Written for Scars1 by Michelle Alford
Red M. Alinsod, M.D., is the founder and director of The Alinsod Institute for Aesthetic Vaginal Surgery, where he uses laser surgery to fix scars left from childbirth. He is also a national instructor in vaginal rejuvenation surgery for the American Academy of Cosmetic Gynecologists.
Dr. Alinsod graduated from the Loma Linda University School of Medicine in 1986 and completed his OB/GYN residency at Loma Linda University in 1990. He was the first Rutledge Fellow at MD Anderson Cancer and Tumor Institute and was selected as a Galloway Fellow at Memorial Sloan Kettering Medical Center. In 1990, he was accepted to Yale’s Gynecologic Oncology fellowship.
He presents talks nationally and teaches fellow physicians the art and science of pelvic reconstructive surgery.
Dr. Alinsod was encouraged to become a doctor by medical role models growing up. “I was exposed to a great many physicians in my youth who were excellent role models,” explains Dr. Alinsod. “I wanted to become a missionary doctor after reading and hearing of the adventures these doctors had in their lives.”
He chose the OB/GYN specialty because he wanted to both deliver babies and do surgery. “It seemed to give me the broadest scope of what I could do,” comments Dr. Alinsod. He could choose to do basic medicine, oncology, maternal-fetal medicine, urogynecology, pelvic surgery, or one of many other areas in this field. “I found myself enjoying vaginal and pelvic surgery more and more while many of my colleagues drifted away from the tough pelvic repairs. It became a challenge and I wanted to be an innovator in this field.”
|Dr. Alinsod's Advice
|"Research the skills and experience of your surgeons. Trust but verify."
Women opt for vaginal surgery to erase unsightly scars and improve the function and beauty of their vaginas. “Women want to recapture the feminine feeling they had prior to having babies,” Dr. Alinsod explains. “For those who have labial surgery, it is a path towards reduced pain, and increased comfort and confidence.”
Recent technological advancements have significantly improved labial surgery. “Precise and minimally invasive tools have come to the forefront,” says Dr. Alinsod. “Radiosurgical devices have revolutionized the field. They are used for precision incisions and to shrink loose skin tissue with minimal tissue damage and burns, unlike the previously used lasers and standard electrocautery.”
In the future, Dr. Alinsod expects labial surgery to move away from the surgery center and general anesthesia. “I think there will be more minimally invasive surgeries done in an office under local anesthesia, without IVs,” he predicts.

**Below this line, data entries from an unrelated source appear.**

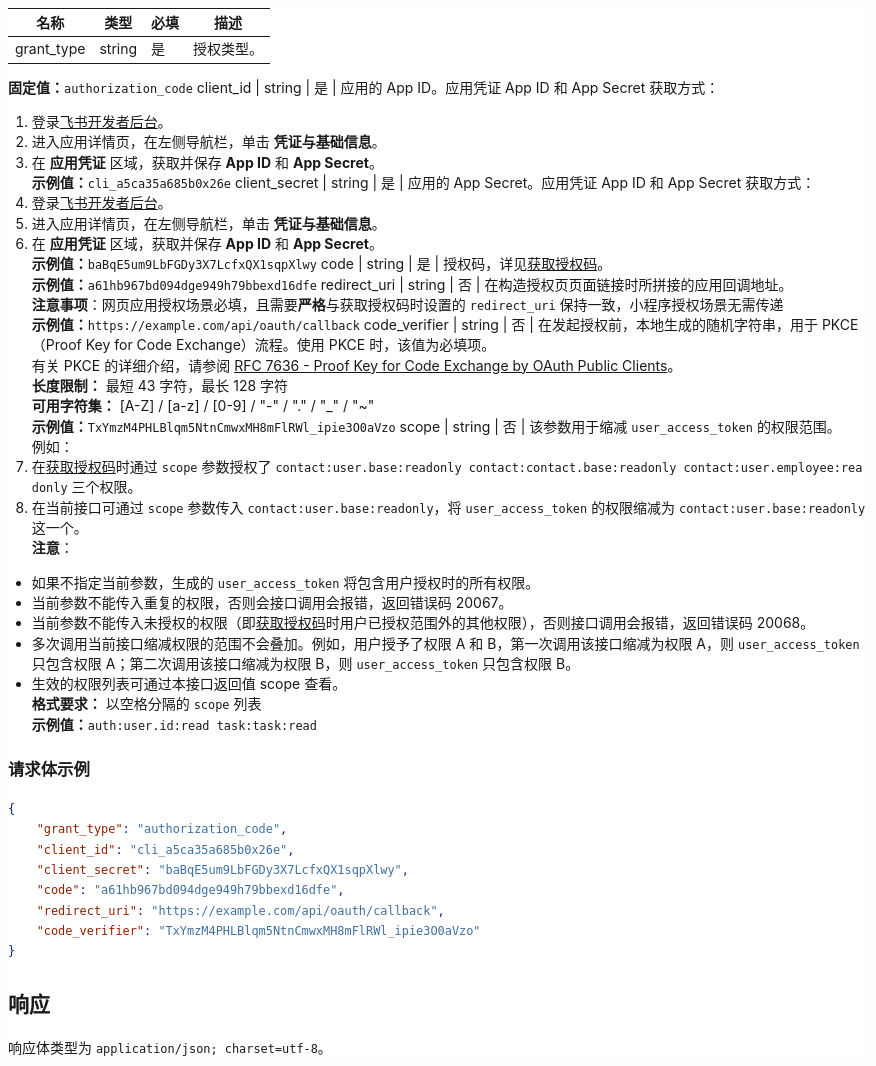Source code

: 名称 | 类型 | 必填 | 描述
--- | --- | --- | ---
grant_type | string | 是 | 授权类型。  
**固定值：**`authorization_code`
client_id | string | 是 | 应用的 App ID。应用凭证 App ID 和 App Secret 获取方式：  
1. 登录[飞书开发者后台](https://open.feishu.cn/app)。  
2. 进入应用详情页，在左侧导航栏，单击 **凭证与基础信息**。  
3. 在 **应用凭证** 区域，获取并保存 **App ID** 和 **App Secret**。  
**示例值：**`cli_a5ca35a685b0x26e`
client_secret | string | 是 | 应用的 App Secret。应用凭证 App ID 和 App Secret 获取方式：  
1. 登录[飞书开发者后台](https://open.feishu.cn/app)。  
2. 进入应用详情页，在左侧导航栏，单击 **凭证与基础信息**。  
3. 在 **应用凭证** 区域，获取并保存 **App ID** 和 **App Secret**。  
**示例值：**`baBqE5um9LbFGDy3X7LcfxQX1sqpXlwy`
code | string | 是 | 授权码，详见[获取授权码](https://open.feishu.cn/document/common-capabilities/sso/api/obtain-oauth-code)。  
**示例值：**`a61hb967bd094dge949h79bbexd16dfe`
redirect_uri | string | 否 | 在构造授权页页面链接时所拼接的应用回调地址。  
**注意事项**：网页应用授权场景必填，且需要**严格**与获取授权码时设置的 `redirect_uri` 保持一致，小程序授权场景无需传递                
**示例值：**`https://example.com/api/oauth/callback`
code_verifier | string | 否 | 在发起授权前，本地生成的随机字符串，用于 PKCE（Proof Key for Code Exchange）流程。使用 PKCE 时，该值为必填项。    
有关 PKCE 的详细介绍，请参阅 [RFC 7636 - Proof Key for Code Exchange by OAuth Public Clients](https://datatracker.ietf.org/doc/html/rfc7636)。  
**长度限制：** 最短 43 字符，最长 128 字符  
**可用字符集：** [A-Z] / [a-z] / [0-9] / "-" / "." / "_" / "~"  
**示例值：**`TxYmzM4PHLBlqm5NtnCmwxMH8mFlRWl_ipie3O0aVzo`
scope | string | 否 | 该参数用于缩减 `user_access_token` 的权限范围。  
例如：  
1. 在[获取授权码](https://open.feishu.cn/document/common-capabilities/sso/api/obtain-oauth-code)时通过 `scope` 参数授权了 `contact:user.base:readonly contact:contact.base:readonly contact:user.employee:readonly` 三个权限。  
2. 在当前接口可通过 `scope` 参数传入 `contact:user.base:readonly`，将 `user_access_token` 的权限缩减为 `contact:user.base:readonly` 这一个。  
**注意**：  
- 如果不指定当前参数，生成的 `user_access_token` 将包含用户授权时的所有权限。  
- 当前参数不能传入重复的权限，否则会接口调用会报错，返回错误码 20067。  
- 当前参数不能传入未授权的权限（即[获取授权码](https://open.feishu.cn/document/common-capabilities/sso/api/obtain-oauth-code)时用户已授权范围外的其他权限），否则接口调用会报错，返回错误码 20068。  
- 多次调用当前接口缩减权限的范围不会叠加。例如，用户授予了权限 A 和 B，第一次调用该接口缩减为权限 A，则 `user_access_token` 只包含权限 A；第二次调用该接口缩减为权限 B，则 `user_access_token` 只包含权限 B。                
- 生效的权限列表可通过本接口返回值 scope 查看。  
**格式要求：** 以空格分隔的 `scope` 列表  
**示例值：**`auth:user.id:read task:task:read`

### 请求体示例
```json
{
    "grant_type": "authorization_code",
    "client_id": "cli_a5ca35a685b0x26e",
    "client_secret": "baBqE5um9LbFGDy3X7LcfxQX1sqpXlwy",
    "code": "a61hb967bd094dge949h79bbexd16dfe",
    "redirect_uri": "https://example.com/api/oauth/callback",
    "code_verifier": "TxYmzM4PHLBlqm5NtnCmwxMH8mFlRWl_ipie3O0aVzo"
}
```
## 响应
响应体类型为 `application/json; charset=utf-8`。
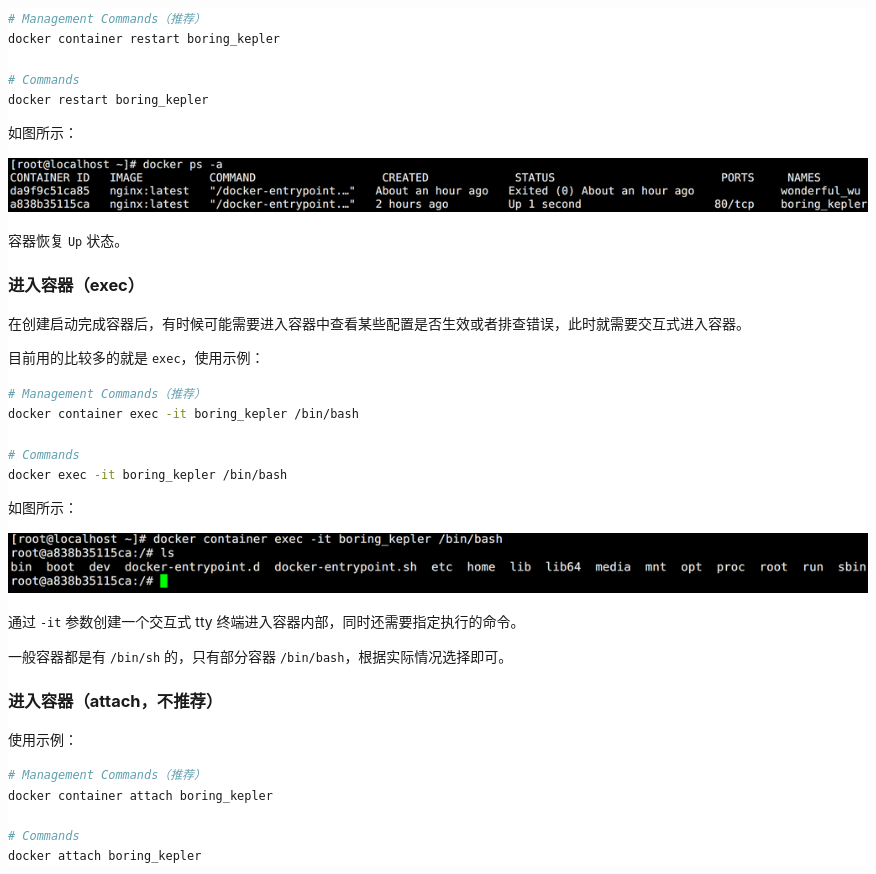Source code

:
 ```bash
# Management Commands（推荐）
docker container restart boring_kepler

# Commands
docker restart boring_kepler
```

如图所示：

![image-20230420233035110](images/DockerContainer/image-20230420233035110.png "bg-black")

容器恢复 `Up` 状态。



### 进入容器（exec）

在创建启动完成容器后，有时候可能需要进入容器中查看某些配置是否生效或者排查错误，此时就需要交互式进入容器。

目前用的比较多的就是 `exec`，使用示例：

```bash
# Management Commands（推荐）
docker container exec -it boring_kepler /bin/bash

# Commands
docker exec -it boring_kepler /bin/bash
```

如图所示：

![image-20230420233439136](images/DockerContainer/image-20230420233439136.png "bg-black")

通过 `-it` 参数创建一个交互式 tty 终端进入容器内部，同时还需要指定执行的命令。

一般容器都是有 `/bin/sh` 的，只有部分容器 `/bin/bash`，根据实际情况选择即可。



### 进入容器（attach，不推荐）

使用示例：

```bash
# Management Commands（推荐）
docker container attach boring_kepler

# Commands
docker attach boring_kepler
```
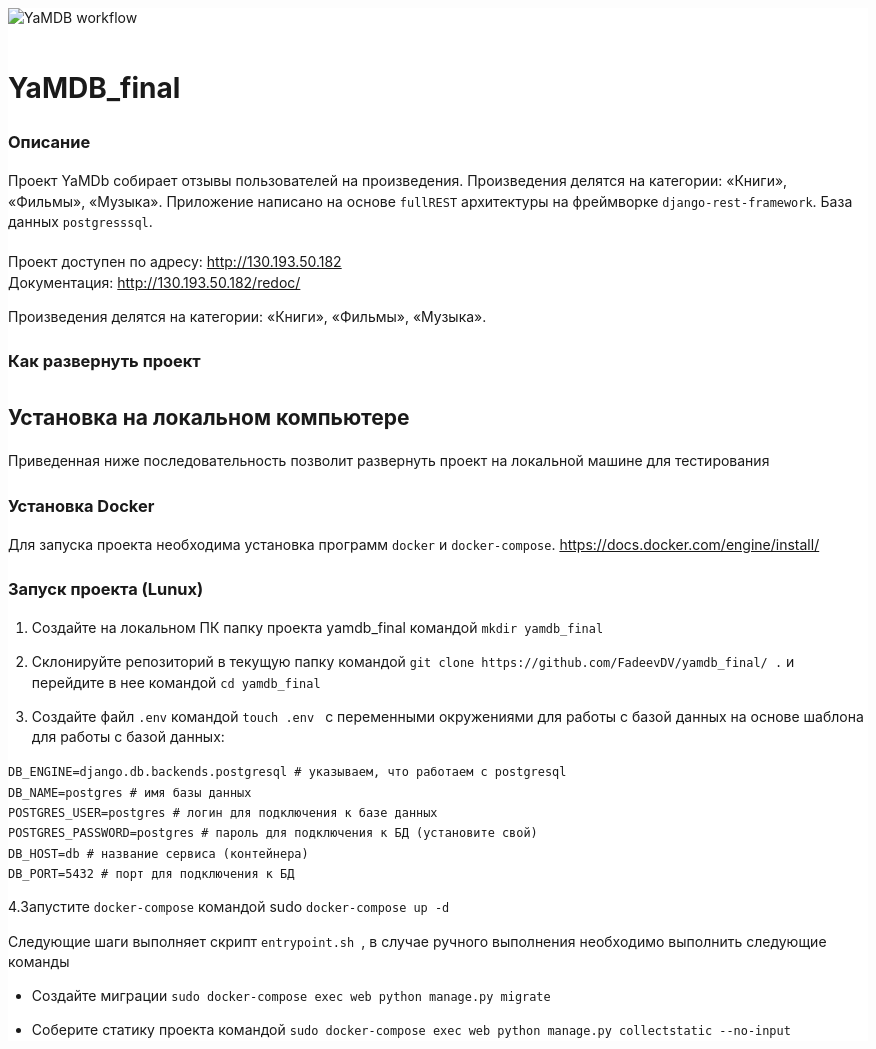#
![YaMDB workflow](https://github.com/FadeevDV/yamdb_final/actions/workflows/yamdb_workflow.yml/badge.svg)


# YaMDB_final
### Описание
Проект YaMDb собирает отзывы пользователей на произведения. Произведения делятся на категории: «Книги», «Фильмы», «Музыка».
Приложение написано на основе `fullREST` архитектуры на фреймворке `django-rest-framework`. База данных `postgresssql`.
<br><br>Проект доступен по адресу: http://130.193.50.182 <br>
Документация: http://130.193.50.182/redoc/

Произведения делятся на категории: «Книги», «Фильмы», «Музыка».

### Как развернуть проект
## Установка на локальном компьютере
Приведенная ниже последовательность позволит развернуть проект на локальной машине для тестирования
### Установка Docker
Для запуска проекта необходима установка программ `docker` и `docker-compose`. https://docs.docker.com/engine/install/
### Запуск проекта (Lunux)  
1. Создайте на локальном ПК папку проекта yamdb_final командой `mkdir
 yamdb_final`
 
2. Склонируйте репозиторий в текущую папку командой 
`git clone https://github.com/FadeevDV/yamdb_final/ .` и перейдите в нее командой `cd yamdb_final`

3. Создайте файл `.env` командой `touch .env
` с переменными окружениями для работы с базой данных на основе шаблона
 для работы с базой данных:
 ```
DB_ENGINE=django.db.backends.postgresql # указываем, что работаем с postgresql
DB_NAME=postgres # имя базы данных
POSTGRES_USER=postgres # логин для подключения к базе данных
POSTGRES_PASSWORD=postgres # пароль для подключения к БД (установите свой)
DB_HOST=db # название сервиса (контейнера)
DB_PORT=5432 # порт для подключения к БД 
```
    
4.Запустите `docker-compose` командой sudo `docker-compose up -d`

Следующие шаги выполняет скрипт `entrypoint.sh
`, в случае ручного выполнения необходимо выполнить следующие команды

- Создайте миграции `sudo docker-compose exec web python manage.py migrate`

- Соберите статику проекта командой `sudo docker-compose exec web python
 manage.py collectstatic --no-input`
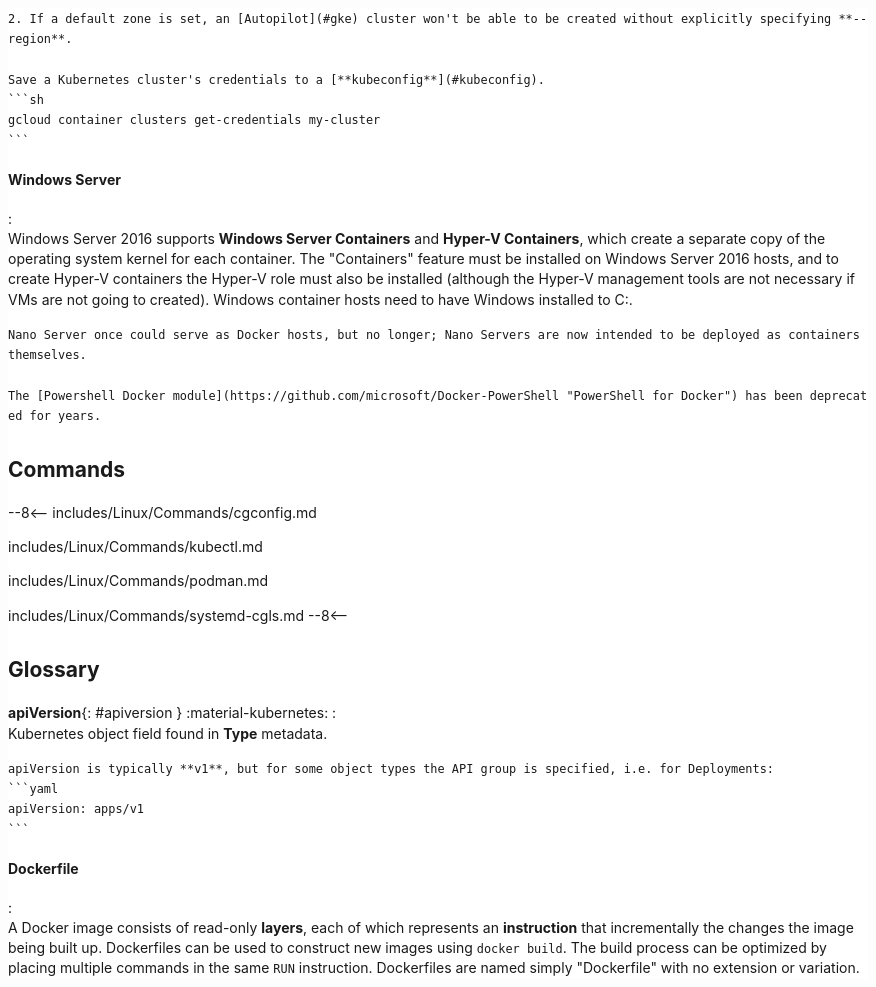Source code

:     2. If a default zone is set, an [Autopilot](#gke) cluster won't be able to be created without explicitly specifying **--region**.

    Save a Kubernetes cluster's credentials to a [**kubeconfig**](#kubeconfig).
    ```sh
    gcloud container clusters get-credentials my-cluster
    ```

#### Windows Server
:   
    Windows Server 2016 supports **Windows Server Containers** and **Hyper-V Containers**, which create a separate copy of the operating system kernel for each container.
    The "Containers" feature must be installed on Windows Server 2016 hosts, and to create Hyper-V containers the Hyper-V role must also be installed (although the Hyper-V management tools are not necessary if VMs are not going to created).
    Windows container hosts need to have Windows installed to C:.

    Nano Server once could serve as Docker hosts, but no longer; Nano Servers are now intended to be deployed as containers themselves.

    The [Powershell Docker module](https://github.com/microsoft/Docker-PowerShell "PowerShell for Docker") has been deprecated for years.


## Commands

--8<--
includes/Linux/Commands/cgconfig.md

includes/Linux/Commands/kubectl.md

includes/Linux/Commands/podman.md

includes/Linux/Commands/systemd-cgls.md
--8<--

## Glossary

**apiVersion**{: #apiversion } :material-kubernetes:
:   
    Kubernetes object field found in **Type** metadata.

    apiVersion is typically **v1**, but for some object types the API group is specified, i.e. for Deployments: 
    ```yaml
    apiVersion: apps/v1
    ```

#### Dockerfile
:   
    A Docker image consists of read-only **layers**, each of which represents an **instruction** that incrementally the changes the image being built up. 
    Dockerfiles can be used to construct new images using `docker build`.
    The build process can be optimized by placing multiple commands in the same `RUN` instruction.
    Dockerfiles are named simply "Dockerfile" with no extension or variation.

One particular patient story stands out to Dr. Alinsod. “I had a beautiful and vibrant 75 year old woman who had severe pelvic prolapse and urinary leakage and what was an unsightly vulvar appearance in her opinion,” he remembers. “She was divorced and had children in two continents. She also had a new and budding relationship with a man from the Alps and wanted to resume a loving and initimate relationship. This was physically impossible since her bladder and rectum and uterus were all starting to hang out of her vaginal canal. Her labia were deformed from traumatic childbirth and her vaginal canal was so wide open it sucked in air and produced embarrassing sounds. She came to see me ready for her ‘100,000 mile tuneup.’ We were able to successfully rebuild her pelvis to get rid of the fallen bladder and rectum and also suspended the uterus and avoided a hysterectomy. An incontinence sling was placed and she became dry. A labia minora and majora plasty was done that gave her a beautiful external appearance. A vaginoplasty with perineoplasty was able to reduce the diameter of her vaginal canal to approximate what it was before her large babies were born. She was reborn a confident woman. She has since sent me letters, cards, and emails of her travels around the world.”
Dr. Alinsod advises patients considering vaginal surgery to research the skills and experience of their surgeons. “Trust but verify,” he says.